Este cuadro de terror descrito, grosso modo, en los párrafos anteriores empieza a colocarse en la galería de los crímenes de lesa humanidad, sin que hasta el momento sus propios perpetradores se hayan dado cuenta al cien por ciento de su daño, quizá por falta de conocimiento o por exceso de cinismo.

Porque el Estatuto de la Corte Penal Internacional lo tiene perfectamente definido, al decir que por crimen de lesa humanidad “se entienden diferentes tipos de actos inhumanos graves cuando reúnan dos requisitos: la comisión como parte de un ataque generalizado o sistemático contra una población civil y con conocimiento de dicho ataque”.

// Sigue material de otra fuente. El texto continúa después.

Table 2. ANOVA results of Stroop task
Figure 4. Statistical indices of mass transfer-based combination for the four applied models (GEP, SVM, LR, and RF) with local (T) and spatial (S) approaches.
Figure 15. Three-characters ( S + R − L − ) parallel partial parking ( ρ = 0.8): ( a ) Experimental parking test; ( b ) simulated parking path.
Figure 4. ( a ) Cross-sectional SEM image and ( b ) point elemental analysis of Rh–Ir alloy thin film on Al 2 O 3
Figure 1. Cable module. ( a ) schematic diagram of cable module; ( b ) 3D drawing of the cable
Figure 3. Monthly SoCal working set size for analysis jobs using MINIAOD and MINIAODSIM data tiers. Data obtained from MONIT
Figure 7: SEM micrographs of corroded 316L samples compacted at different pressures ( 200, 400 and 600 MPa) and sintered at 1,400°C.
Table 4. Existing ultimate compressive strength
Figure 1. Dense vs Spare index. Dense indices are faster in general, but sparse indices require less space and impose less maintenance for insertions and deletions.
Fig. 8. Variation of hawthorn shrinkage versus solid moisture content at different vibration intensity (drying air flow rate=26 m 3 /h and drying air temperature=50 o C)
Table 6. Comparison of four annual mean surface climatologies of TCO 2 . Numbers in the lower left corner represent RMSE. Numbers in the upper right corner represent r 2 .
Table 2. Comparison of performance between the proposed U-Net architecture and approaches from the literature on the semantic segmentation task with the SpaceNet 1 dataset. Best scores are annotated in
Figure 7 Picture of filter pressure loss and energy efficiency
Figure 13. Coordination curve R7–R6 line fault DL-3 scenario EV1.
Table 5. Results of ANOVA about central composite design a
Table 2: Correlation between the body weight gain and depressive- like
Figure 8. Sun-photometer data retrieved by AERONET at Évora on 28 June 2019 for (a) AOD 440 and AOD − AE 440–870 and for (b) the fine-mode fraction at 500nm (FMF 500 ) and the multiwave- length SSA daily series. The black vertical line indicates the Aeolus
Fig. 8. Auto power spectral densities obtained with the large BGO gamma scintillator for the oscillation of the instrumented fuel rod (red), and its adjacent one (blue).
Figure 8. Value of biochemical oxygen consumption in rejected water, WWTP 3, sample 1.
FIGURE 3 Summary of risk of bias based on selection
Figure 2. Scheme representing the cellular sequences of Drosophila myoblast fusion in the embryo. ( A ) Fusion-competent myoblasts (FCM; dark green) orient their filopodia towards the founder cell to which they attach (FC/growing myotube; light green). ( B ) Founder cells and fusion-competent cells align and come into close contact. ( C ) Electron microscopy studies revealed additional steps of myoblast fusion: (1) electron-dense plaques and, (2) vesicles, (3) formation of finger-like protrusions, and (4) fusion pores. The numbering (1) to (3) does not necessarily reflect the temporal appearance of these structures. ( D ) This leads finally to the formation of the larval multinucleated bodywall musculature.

Si a ello se agrega que si los actos inhumanos se cometen de forma sistemática, “quiere decir que lo son aquellos cometidos como parte de un plan o política preconcebidos, excluyéndose los actos cometidos al azar. Dicho plan o política pueden estar dirigidos por gobiernos o por cualquier organización o grupo”.

Se destacan, por otro lado, los actos inhumanos prohibidos por dicho Estatuto: “Deportación o traslado forzoso de población: desplazamiento de las personas afectadas por expulsión y otros actos coactivos de la zona en que estén legítimamente presentes, sin motivos autorizados por el derecho internacional; Encarcelamiento u otra privación grave de la libertad física en violación de normas fundamentales del derecho internacional; Otros actos inhumanos de carácter similar que causen intencionalmente grandes sufrimientos o atenten gravemente contra la integridad física o la salud mental o física”.

Cada presidente, en fin, se define por el trato que da al tema migratorio y, por ende, a los inmigrantes. El de Trump, por supuesto, se definirá en los libros de historia por su crueldad, no por su apego a la legalidad o a la seguridad fronteriza que tanto pregona, sobre todo en tiempos electorales para medir su grado de influencia entre un segmento importante de la población estadounidense.

Mientras tanto, vale la pena no olvidar lo que ha ocurrido con esos siete pequeños migrantes centroamericanos fallecidos en custodia federal, pues sin lugar a dudas nosotros también hemos muerto un poco en cada uno de ellos.